> Exercise directions
Transcribe the stretch of the listing below from the line containing "ಕಿಮರ್ಥಮಹಮಾದೃತ್ಯ ಭವದ್ಭಿಃ ಪ್ರತಿಬೋಧಿತಃ ।" through the line containing "Dendrite is a", and leave the pictures out of your answer.

▬▬▬▬▬▬

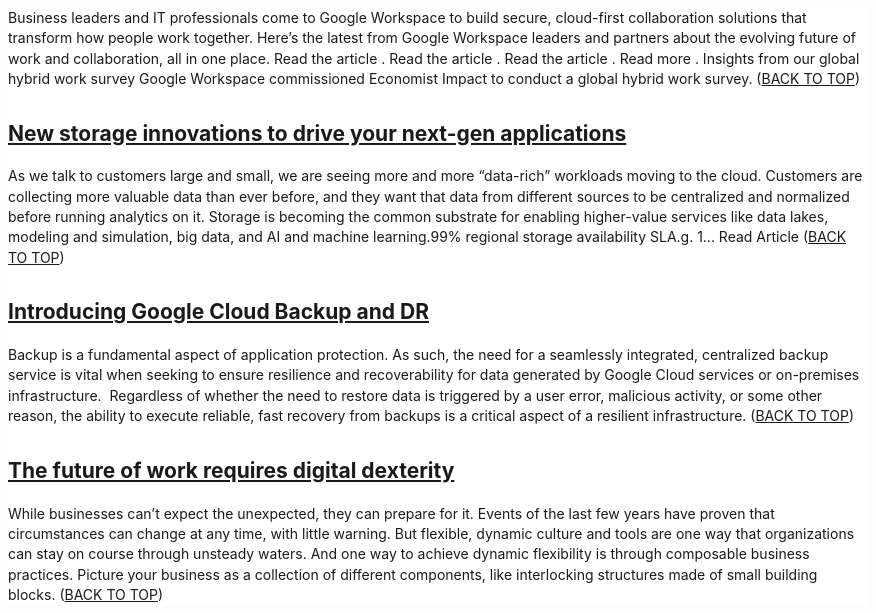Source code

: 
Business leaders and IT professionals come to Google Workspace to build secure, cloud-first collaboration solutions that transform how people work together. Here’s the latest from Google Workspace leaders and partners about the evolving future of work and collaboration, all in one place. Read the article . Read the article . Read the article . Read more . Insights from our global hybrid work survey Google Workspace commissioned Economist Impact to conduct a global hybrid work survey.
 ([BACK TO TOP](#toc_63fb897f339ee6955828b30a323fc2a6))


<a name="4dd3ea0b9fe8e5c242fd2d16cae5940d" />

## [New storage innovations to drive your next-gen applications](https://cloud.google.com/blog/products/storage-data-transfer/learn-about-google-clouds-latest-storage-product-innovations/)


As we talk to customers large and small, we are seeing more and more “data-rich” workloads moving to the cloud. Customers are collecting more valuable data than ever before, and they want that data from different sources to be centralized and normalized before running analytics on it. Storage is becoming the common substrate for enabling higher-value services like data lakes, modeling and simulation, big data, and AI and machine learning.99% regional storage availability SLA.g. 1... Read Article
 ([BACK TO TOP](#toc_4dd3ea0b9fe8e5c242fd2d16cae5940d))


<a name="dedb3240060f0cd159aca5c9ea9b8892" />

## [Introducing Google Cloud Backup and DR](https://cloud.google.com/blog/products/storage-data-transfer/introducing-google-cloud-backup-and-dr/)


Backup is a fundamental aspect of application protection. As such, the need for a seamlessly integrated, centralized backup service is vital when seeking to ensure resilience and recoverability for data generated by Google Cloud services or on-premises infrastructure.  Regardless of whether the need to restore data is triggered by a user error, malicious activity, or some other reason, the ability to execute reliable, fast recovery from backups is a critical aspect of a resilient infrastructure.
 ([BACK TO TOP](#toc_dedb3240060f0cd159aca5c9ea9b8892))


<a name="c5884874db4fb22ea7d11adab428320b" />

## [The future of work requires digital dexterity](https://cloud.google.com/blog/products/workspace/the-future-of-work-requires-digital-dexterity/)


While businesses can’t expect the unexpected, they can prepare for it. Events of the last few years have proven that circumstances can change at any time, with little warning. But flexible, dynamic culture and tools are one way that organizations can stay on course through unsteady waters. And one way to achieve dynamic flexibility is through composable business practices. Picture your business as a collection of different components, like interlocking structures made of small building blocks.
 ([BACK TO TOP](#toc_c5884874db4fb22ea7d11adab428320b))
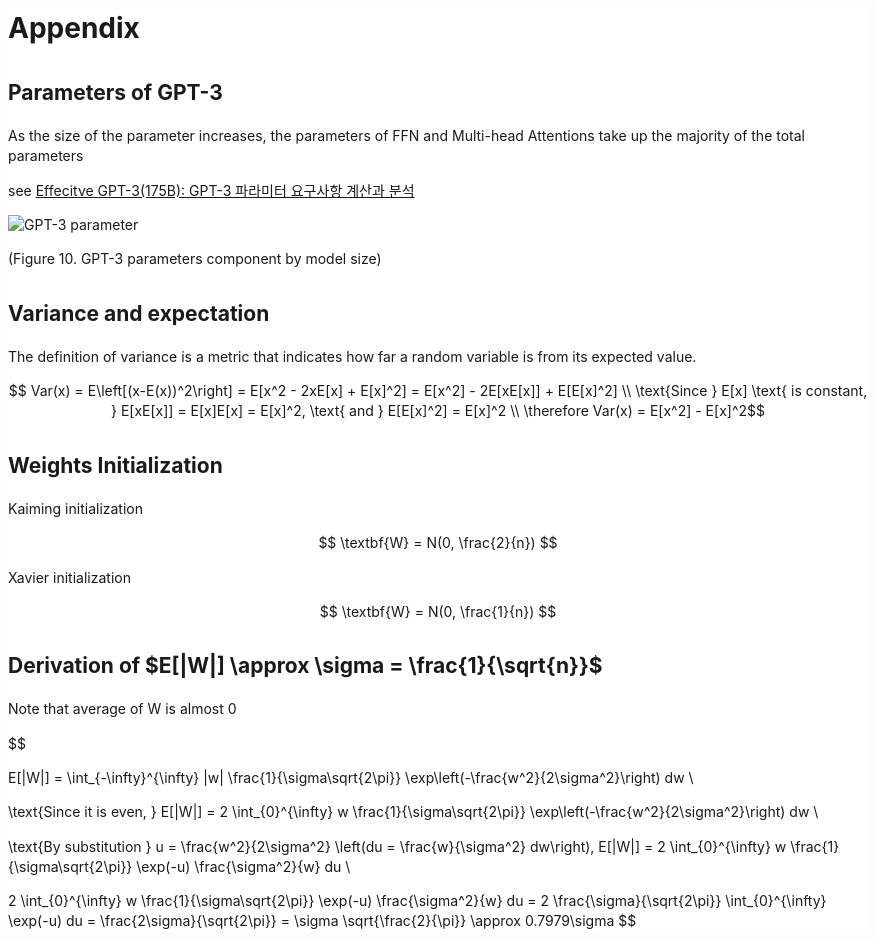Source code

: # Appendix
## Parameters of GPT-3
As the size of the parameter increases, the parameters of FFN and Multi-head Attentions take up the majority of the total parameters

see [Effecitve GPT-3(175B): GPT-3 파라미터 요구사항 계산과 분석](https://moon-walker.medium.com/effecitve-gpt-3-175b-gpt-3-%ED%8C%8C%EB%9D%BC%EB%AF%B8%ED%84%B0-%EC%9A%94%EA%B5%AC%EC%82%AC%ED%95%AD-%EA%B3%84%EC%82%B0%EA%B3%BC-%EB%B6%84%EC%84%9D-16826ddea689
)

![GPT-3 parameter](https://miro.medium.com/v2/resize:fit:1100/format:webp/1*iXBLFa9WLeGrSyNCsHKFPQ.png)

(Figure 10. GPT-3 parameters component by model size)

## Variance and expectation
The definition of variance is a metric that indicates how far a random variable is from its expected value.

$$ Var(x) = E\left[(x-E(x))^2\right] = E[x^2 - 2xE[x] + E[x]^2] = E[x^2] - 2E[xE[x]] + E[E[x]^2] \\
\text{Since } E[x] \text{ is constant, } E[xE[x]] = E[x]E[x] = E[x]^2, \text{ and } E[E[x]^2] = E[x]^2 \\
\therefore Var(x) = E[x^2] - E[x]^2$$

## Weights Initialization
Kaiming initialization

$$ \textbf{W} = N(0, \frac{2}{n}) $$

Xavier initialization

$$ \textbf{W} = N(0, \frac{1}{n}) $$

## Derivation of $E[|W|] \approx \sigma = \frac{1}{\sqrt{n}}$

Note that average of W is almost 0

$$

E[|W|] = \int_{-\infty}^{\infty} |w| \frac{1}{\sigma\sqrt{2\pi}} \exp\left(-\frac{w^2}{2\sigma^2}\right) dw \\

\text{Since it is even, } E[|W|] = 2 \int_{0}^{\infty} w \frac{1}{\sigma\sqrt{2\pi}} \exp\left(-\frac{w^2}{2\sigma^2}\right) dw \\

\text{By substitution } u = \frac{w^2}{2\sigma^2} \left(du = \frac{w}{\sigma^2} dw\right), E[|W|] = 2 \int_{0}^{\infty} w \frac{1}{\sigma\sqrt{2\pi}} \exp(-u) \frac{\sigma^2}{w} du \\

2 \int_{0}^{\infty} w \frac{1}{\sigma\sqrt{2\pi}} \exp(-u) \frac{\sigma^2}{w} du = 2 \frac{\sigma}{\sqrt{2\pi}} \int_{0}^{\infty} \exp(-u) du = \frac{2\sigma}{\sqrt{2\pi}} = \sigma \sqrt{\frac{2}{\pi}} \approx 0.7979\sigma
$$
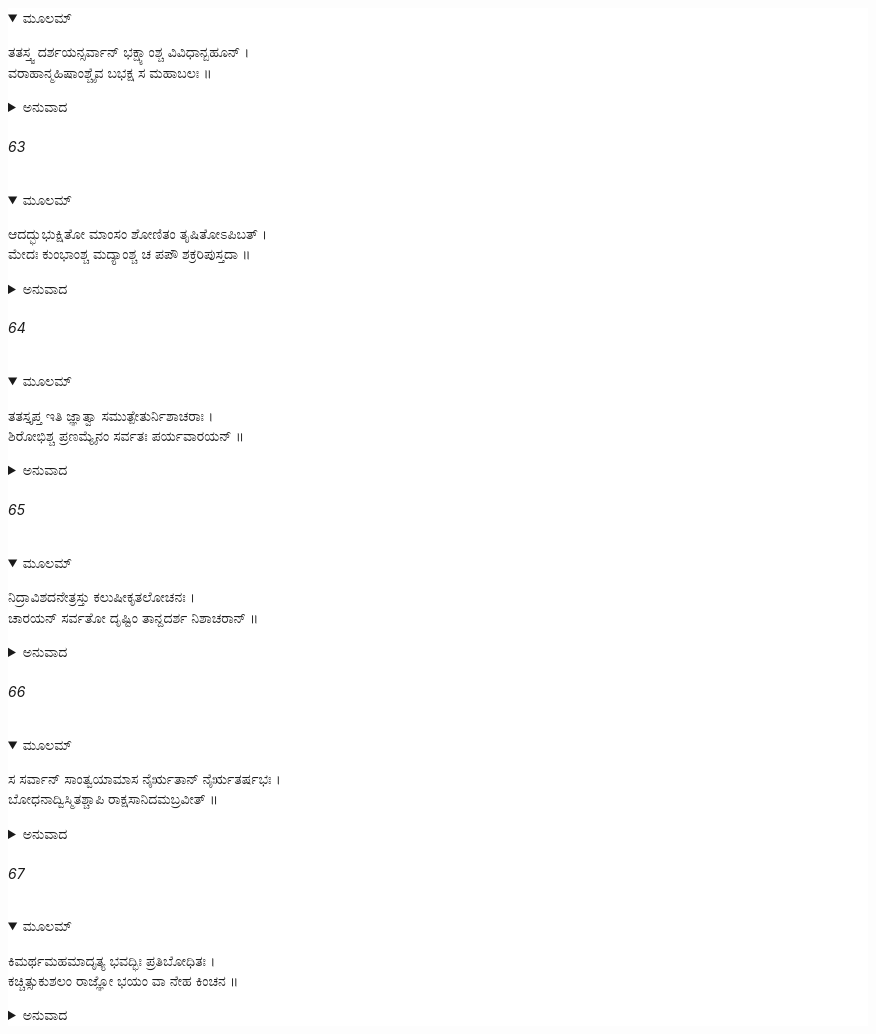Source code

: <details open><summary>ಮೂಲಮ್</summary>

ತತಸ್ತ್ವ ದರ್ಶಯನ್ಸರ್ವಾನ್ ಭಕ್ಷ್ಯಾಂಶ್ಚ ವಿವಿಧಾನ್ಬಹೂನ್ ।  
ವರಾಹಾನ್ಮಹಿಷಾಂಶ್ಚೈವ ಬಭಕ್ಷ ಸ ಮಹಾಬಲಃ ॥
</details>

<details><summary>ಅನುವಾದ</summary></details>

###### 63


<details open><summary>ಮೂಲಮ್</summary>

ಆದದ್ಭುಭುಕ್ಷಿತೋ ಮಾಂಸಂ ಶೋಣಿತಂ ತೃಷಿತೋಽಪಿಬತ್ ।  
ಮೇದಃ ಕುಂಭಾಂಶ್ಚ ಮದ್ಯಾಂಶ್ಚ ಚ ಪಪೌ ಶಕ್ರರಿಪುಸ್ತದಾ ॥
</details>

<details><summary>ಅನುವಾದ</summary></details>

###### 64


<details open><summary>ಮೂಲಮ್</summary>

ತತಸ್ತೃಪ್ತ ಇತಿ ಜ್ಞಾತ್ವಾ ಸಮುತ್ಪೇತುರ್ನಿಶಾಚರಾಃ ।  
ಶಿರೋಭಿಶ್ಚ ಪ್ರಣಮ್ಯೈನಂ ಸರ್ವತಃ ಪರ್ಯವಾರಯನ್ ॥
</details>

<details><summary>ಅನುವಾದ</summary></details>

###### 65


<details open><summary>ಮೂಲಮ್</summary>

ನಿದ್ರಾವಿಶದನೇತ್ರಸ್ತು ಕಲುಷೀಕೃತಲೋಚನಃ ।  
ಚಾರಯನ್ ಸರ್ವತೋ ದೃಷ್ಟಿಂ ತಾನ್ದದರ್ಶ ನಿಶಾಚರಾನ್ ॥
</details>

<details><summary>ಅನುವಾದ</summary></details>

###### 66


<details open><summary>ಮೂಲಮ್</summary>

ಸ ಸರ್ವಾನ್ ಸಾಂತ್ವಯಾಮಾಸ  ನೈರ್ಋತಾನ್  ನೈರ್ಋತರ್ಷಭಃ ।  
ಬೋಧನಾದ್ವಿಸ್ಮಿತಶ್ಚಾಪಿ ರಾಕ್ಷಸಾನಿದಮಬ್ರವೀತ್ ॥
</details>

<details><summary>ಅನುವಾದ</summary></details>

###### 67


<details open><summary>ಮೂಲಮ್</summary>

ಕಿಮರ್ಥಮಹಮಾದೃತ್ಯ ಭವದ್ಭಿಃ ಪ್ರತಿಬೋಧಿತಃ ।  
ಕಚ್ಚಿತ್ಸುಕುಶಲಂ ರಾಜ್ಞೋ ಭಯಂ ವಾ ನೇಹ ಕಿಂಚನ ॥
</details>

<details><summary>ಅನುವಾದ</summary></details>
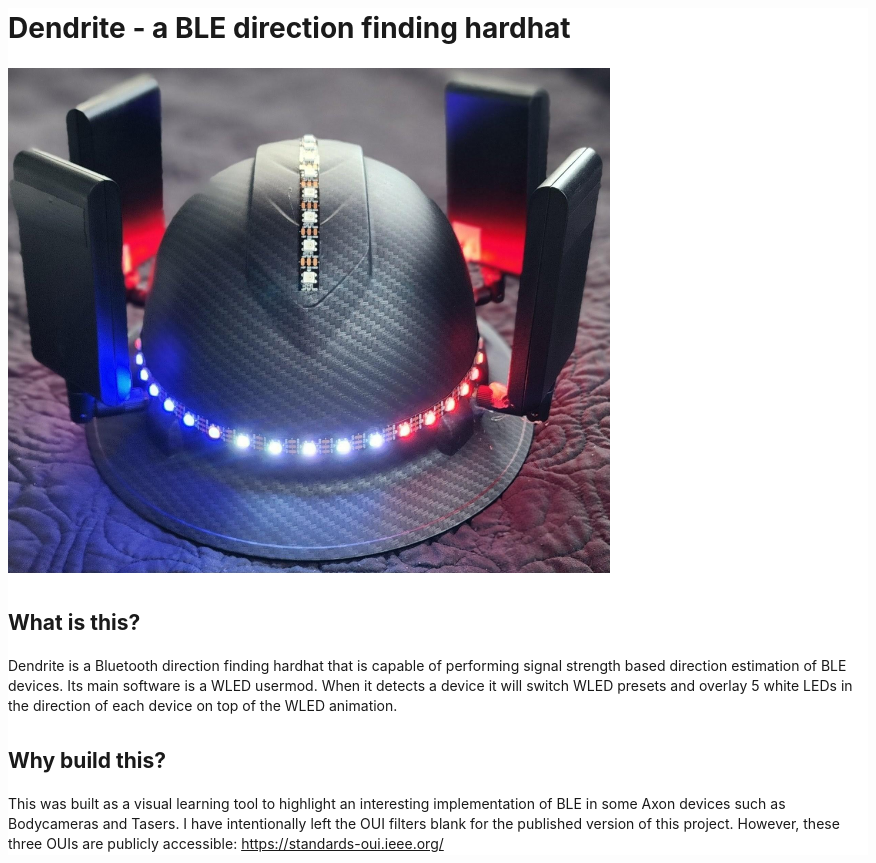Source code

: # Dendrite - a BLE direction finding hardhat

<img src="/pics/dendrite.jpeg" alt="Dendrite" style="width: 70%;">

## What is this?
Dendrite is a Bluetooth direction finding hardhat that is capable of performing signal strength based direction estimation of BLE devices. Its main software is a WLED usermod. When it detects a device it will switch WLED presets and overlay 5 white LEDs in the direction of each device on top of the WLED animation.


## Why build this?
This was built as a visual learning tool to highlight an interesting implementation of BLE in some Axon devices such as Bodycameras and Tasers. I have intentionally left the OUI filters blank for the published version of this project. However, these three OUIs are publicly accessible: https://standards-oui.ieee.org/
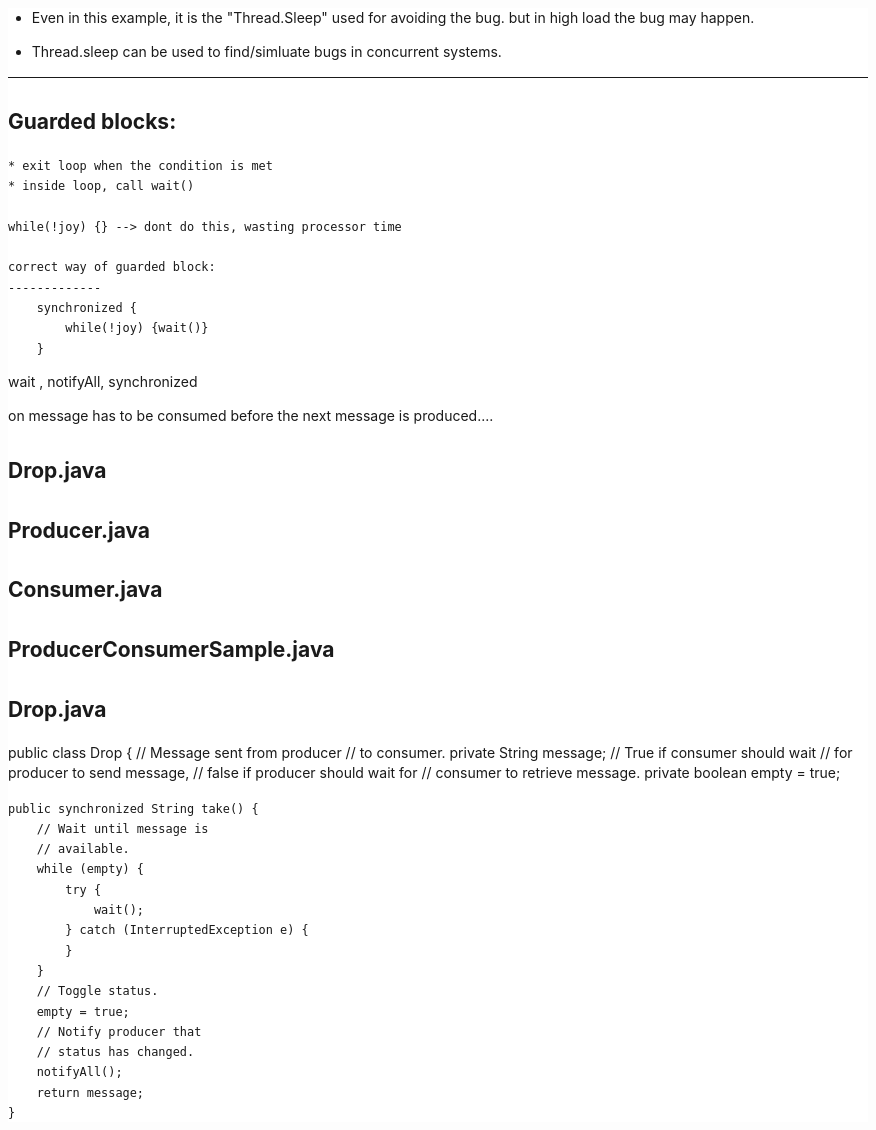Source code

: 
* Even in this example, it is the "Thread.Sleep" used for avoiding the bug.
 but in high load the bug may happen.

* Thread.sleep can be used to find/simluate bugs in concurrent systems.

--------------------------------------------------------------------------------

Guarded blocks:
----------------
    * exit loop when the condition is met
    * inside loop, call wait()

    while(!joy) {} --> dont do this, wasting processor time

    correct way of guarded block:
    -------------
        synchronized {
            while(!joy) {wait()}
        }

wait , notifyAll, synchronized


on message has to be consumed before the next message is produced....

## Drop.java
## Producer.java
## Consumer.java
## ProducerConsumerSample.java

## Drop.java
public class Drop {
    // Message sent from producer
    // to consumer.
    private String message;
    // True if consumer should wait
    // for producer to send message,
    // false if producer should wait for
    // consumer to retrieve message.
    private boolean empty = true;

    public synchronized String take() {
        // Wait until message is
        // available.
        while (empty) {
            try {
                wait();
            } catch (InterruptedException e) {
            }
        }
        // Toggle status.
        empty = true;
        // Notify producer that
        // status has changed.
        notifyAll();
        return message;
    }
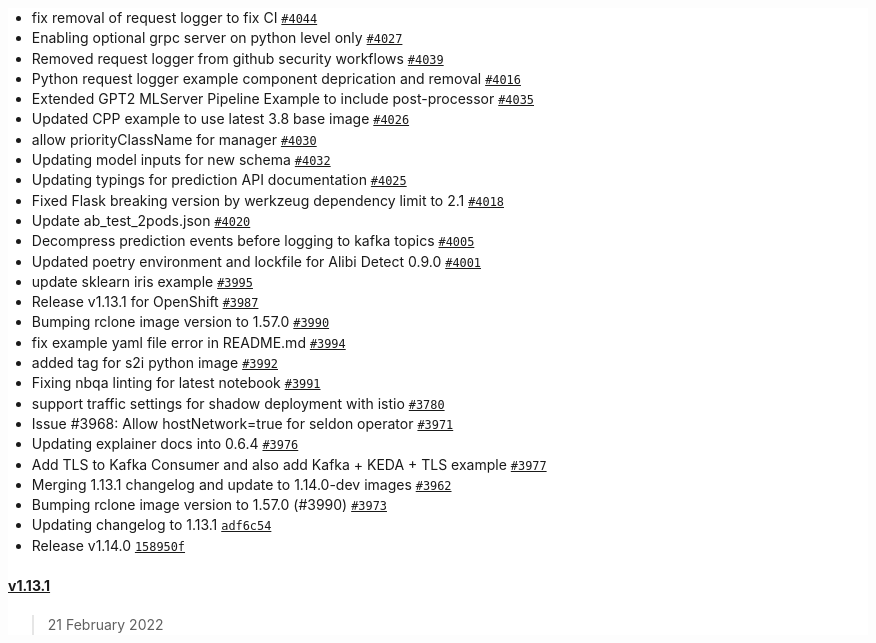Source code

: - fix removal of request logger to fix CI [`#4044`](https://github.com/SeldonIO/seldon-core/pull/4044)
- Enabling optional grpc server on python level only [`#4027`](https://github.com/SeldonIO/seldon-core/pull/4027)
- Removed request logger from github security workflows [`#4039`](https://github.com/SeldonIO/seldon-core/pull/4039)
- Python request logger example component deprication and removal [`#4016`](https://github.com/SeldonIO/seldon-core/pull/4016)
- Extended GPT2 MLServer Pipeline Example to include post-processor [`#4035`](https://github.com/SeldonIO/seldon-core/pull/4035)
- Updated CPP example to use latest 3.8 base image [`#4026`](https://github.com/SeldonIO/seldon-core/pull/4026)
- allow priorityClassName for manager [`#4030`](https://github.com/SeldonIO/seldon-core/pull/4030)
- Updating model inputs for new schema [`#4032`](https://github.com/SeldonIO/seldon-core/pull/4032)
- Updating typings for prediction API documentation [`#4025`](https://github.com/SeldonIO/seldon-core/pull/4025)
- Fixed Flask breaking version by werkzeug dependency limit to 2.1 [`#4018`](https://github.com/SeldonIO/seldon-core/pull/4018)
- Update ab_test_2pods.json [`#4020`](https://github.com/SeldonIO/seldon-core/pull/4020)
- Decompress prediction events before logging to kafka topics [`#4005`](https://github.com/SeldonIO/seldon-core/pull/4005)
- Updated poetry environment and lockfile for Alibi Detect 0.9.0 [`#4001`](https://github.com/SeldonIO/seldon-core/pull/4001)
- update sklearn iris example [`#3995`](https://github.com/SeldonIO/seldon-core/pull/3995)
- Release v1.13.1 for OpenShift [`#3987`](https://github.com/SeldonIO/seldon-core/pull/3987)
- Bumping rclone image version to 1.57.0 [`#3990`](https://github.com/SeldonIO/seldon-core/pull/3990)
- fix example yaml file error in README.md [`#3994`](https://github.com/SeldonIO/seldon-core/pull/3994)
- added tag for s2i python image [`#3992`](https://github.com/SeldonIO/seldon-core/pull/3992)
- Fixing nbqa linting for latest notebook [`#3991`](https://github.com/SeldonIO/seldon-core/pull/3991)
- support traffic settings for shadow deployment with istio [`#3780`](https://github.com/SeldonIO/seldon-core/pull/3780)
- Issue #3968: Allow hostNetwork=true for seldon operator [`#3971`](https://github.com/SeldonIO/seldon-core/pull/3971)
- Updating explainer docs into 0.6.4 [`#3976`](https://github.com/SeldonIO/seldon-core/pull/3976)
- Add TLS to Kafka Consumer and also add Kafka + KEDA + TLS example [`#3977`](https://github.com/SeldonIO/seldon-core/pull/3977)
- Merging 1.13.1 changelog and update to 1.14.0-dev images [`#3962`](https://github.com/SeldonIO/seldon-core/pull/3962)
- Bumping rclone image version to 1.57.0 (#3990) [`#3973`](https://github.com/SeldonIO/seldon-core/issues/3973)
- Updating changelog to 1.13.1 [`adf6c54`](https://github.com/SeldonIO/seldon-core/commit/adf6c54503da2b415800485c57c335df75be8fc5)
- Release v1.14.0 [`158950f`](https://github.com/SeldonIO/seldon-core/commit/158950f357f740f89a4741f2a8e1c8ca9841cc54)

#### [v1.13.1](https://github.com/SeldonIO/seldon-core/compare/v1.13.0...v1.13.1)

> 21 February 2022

▬▬▬▬▬▬

> Task output
ಕಿಮರ್ಥಮಹಮಾದೃತ್ಯ ಭವದ್ಭಿಃ ಪ್ರತಿಬೋಧಿತಃ ।  
ಕಚ್ಚಿತ್ಸುಕುಶಲಂ ರಾಜ್ಞೋ ಭಯಂ ವಾ ನೇಹ ಕಿಂಚನ ॥
</details>

<details><summary>ಅನುವಾದ</summary></details>
Source code

: # Dendrite - a BLE direction finding hardhat

<img src="/pics/dendrite.jpeg" alt="Dendrite" style="width: 70%;">

## What is this?
Dendrite is a Bluetooth direction finding hardhat that is capable of performing signal strength based direction estimation of BLE devices. Its main software is a WLED usermod. When it detects a device it will switch WLED presets and overlay 5 white LEDs in the direction of each device on top of the WLED animation.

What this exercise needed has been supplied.